Is Kerry, only nine months on the job, already proving to be a better secretary of State than Hillary Clinton? To be fair to Clinton, she delegated Afghanistan and Pakistan to Holbrooke, one of America’s most able diplomats, and the Middle East to George Mitchell, the former U.S. senator. She also became secretary of State at a rawer time for America, when the key task of the new Obama administration was to restore some luster to a U.S. image badly tarnished by the ongoing Iraq war and the global financial crisis triggered by Wall Street. As a result, the administration was then focused on emphasizing the “soft” diplomacy of U.S. image-building, values-promotion and influence over “hard” or coercive diplomacy, in other words personal mediation in conflicts.
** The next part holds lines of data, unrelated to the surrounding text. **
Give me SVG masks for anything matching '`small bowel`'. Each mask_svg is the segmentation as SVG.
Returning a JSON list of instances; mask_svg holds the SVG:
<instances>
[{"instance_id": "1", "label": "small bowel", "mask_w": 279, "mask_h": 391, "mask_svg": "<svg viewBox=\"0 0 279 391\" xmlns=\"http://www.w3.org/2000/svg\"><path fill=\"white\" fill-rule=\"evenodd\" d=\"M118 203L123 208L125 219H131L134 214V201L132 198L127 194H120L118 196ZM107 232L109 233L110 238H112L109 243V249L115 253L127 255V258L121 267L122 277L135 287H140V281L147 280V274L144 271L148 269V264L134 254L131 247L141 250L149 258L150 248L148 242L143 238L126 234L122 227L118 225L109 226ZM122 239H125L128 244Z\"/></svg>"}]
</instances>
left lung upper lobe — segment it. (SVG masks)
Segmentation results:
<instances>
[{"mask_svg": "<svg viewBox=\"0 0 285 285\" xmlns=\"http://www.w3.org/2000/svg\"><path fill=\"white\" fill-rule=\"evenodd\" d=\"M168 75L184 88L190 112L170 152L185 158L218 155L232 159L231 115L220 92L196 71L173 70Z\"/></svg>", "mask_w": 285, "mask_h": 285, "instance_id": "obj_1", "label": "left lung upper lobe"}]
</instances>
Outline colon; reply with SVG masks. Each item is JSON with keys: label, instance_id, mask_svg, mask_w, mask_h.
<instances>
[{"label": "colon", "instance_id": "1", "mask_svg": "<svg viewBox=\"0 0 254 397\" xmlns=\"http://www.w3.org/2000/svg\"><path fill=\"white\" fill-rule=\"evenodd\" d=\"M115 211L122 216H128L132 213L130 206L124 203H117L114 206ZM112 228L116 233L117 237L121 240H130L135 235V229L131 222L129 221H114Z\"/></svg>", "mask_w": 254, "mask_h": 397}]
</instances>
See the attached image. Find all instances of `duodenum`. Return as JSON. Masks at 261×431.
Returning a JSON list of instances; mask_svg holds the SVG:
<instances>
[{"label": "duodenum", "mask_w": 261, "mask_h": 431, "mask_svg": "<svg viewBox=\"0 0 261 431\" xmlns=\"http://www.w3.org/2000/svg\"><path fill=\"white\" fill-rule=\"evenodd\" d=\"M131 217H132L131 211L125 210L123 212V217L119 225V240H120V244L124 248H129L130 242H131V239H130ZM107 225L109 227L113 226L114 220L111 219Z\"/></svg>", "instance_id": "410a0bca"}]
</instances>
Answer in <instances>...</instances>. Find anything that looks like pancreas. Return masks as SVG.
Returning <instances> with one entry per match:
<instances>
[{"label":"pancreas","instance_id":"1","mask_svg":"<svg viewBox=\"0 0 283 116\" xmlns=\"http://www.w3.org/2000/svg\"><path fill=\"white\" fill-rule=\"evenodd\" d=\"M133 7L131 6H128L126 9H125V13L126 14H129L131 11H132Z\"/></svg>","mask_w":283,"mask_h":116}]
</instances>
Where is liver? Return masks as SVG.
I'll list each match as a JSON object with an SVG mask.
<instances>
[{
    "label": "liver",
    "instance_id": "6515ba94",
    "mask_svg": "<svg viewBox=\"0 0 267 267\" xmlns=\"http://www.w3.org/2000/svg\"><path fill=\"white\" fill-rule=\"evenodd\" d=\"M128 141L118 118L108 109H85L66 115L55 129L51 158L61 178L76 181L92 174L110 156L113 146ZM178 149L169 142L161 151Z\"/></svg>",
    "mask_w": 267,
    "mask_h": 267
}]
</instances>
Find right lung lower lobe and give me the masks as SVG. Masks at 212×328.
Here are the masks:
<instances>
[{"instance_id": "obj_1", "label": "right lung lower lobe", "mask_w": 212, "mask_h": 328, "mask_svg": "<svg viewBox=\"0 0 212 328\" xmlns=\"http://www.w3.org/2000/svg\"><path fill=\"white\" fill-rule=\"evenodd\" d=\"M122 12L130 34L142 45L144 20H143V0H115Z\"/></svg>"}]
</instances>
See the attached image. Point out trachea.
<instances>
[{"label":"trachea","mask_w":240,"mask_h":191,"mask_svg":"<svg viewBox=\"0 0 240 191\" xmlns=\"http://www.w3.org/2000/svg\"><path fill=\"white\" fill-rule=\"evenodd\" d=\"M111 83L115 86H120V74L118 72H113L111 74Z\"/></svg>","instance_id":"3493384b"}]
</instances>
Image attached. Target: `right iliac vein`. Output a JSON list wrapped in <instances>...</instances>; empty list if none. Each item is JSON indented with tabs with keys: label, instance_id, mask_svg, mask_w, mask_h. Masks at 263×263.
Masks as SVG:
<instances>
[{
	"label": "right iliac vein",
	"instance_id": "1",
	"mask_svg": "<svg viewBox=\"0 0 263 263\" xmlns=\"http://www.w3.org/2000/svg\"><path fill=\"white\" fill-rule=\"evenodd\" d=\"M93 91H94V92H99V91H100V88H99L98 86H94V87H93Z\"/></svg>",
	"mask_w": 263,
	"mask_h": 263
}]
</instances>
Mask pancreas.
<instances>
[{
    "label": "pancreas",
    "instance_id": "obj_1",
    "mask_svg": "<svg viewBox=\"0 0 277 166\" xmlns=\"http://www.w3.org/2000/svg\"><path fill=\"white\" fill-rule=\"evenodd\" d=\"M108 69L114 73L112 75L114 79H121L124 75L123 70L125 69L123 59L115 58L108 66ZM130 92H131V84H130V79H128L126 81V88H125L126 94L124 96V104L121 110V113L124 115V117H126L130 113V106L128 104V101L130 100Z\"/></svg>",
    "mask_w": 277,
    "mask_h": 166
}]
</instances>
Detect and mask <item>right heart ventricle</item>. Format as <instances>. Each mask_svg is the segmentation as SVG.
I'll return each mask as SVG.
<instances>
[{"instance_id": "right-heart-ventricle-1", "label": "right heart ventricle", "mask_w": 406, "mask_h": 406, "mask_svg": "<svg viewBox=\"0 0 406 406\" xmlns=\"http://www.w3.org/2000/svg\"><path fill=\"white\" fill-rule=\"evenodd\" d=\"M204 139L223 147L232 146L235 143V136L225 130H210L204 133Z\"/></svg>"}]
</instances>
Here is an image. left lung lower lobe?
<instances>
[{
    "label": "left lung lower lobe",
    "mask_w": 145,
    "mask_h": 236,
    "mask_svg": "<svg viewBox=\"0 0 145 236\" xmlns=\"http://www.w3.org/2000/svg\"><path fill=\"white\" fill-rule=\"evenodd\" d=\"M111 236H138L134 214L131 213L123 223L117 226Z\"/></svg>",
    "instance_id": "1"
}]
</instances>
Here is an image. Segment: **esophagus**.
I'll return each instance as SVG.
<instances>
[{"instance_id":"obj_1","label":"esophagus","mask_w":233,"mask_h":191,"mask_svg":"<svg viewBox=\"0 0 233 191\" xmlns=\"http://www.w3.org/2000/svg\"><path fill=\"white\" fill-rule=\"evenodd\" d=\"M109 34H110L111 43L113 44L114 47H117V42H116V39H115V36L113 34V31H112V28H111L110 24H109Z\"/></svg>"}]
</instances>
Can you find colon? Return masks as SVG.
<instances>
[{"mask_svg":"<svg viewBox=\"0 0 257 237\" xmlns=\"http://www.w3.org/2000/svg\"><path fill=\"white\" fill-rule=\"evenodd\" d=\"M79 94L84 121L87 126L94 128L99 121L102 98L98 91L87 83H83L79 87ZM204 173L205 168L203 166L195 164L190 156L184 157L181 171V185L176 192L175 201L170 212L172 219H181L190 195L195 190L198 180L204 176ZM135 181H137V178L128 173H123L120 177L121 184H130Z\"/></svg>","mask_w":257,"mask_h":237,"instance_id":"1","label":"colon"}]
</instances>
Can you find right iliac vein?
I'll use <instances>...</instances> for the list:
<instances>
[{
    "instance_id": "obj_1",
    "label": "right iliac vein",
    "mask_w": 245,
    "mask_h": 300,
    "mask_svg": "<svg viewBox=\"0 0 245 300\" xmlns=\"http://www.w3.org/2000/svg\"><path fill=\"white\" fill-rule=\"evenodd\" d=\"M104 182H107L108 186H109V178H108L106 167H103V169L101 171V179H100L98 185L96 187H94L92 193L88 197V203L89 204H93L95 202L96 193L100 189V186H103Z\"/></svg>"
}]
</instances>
But neither did Clinton seem eager to step in when Holbrooke and Mitchell or other special envoys failed to make headway. It’s also clear that Kerry’s efforts are largely of his own making—especially in the Mideast, where the White House appears to have somewhat reluctantly let him try, marginalizing previous efforts to “pivot” its interests to Asia. And to a striking degree, Kerry’s efforts to bring Israelis and Palestinian together, to negotiate a truce in Syria at a “Geneva II” conference, and to find common ground with Iran on its nuclear program are all pieces of the same puzzle. Iran, for example, will continue to shore up Syria’s Assad and Hezbollah as long as it fears military threats from Israel and the United States over its nuclear program. If those threats abate, and some kind of nuclear agreement is signed, it might just be possible for Kerry to also induce Tehran to separate itself from the Assad regime, thereby making a truce in the civil war easier. A similar logic applies to Russia, which has also backed Assad and often seen itself as an adversary to U.S. interests in the region.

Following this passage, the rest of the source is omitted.